*** Text shown Section Begins ***
These provisions accord with the general
philosophy of the Baruch-Hancock approach.
Contractors will have troubles enough in the
post-war period, and their problems should
not be made unnaturally difficult by inability
either to get payment on valid termination
claims or to get interim financing while awaiting payment.
Another recommendation, however, goes
beyond termination loans and departs from the
principle of getting the government out of
business. This is the suggestion that "as a
permanent source of credit for small and medium-sized enterprises on a basis of broader
risks than banks can be expected to assume,"
the Federal Reserve System's authority to
make industrial loans be expanded and' liberalized to permit one-half billion dollars in outstanding loans. In considering the need for
such a measure, it should be noted that the
Federal Reserve Banks now have authority to
make many more of these loans than they have
ever had outstanding; they make few because
there are few credit-worthy applicants not
cared for elsewhere. As evidence of the high
degree of risk in these loans, the Federal Reserve Bank of New York in its monthly review
for August 1938 stated that a number of the
concerns to which it made loans had failed and
that "in general the experience of this bank
with this type of loan indicates that the income
received even at rates as high as 6 per cent is
not adequate to cover expenses and losses."
*** Text shown Section Ends ***
*** Information Section Begins ***
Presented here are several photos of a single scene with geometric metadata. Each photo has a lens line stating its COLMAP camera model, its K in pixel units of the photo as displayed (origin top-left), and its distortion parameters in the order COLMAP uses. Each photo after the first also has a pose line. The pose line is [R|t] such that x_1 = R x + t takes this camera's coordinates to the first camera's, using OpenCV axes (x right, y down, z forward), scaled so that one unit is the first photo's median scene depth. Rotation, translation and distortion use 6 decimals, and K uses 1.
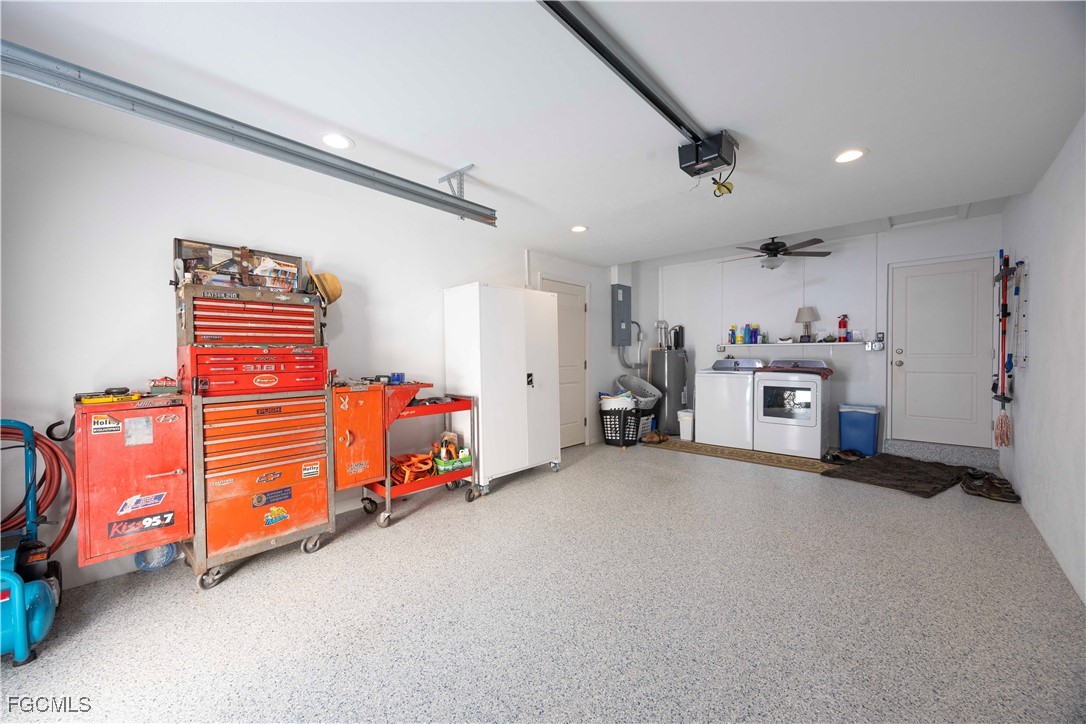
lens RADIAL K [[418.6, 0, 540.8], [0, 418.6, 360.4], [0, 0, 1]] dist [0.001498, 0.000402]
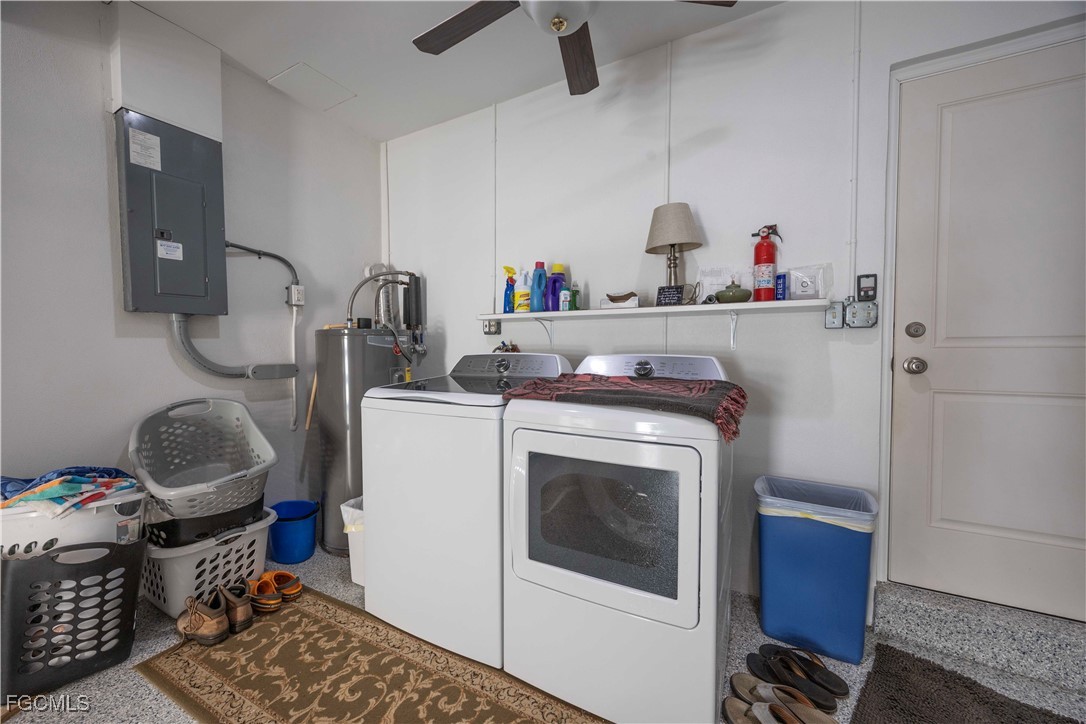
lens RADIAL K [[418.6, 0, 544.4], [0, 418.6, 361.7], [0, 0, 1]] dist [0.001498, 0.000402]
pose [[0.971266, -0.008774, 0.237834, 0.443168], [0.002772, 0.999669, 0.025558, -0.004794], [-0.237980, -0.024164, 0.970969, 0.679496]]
*** Information Section Ends ***
*** Information Section Begins ***
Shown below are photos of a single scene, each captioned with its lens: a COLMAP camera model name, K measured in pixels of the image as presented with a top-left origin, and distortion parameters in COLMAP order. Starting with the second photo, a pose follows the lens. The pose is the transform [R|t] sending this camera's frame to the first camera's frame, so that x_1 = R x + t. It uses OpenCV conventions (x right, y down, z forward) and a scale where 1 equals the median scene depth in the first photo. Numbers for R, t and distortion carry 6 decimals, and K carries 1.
*** Information Section Ends ***
Exercise instructions => Reproduce, word for word, the portion of the passage on post-war termination financing that opens with "Contractors will have" and closes with "while awaiting payment.".

Result of the exercise =>
Contractors will have troubles enough in the
post-war period, and their problems should
not be made unnaturally difficult by inability
either to get payment on valid termination
claims or to get interim financing while awaiting payment.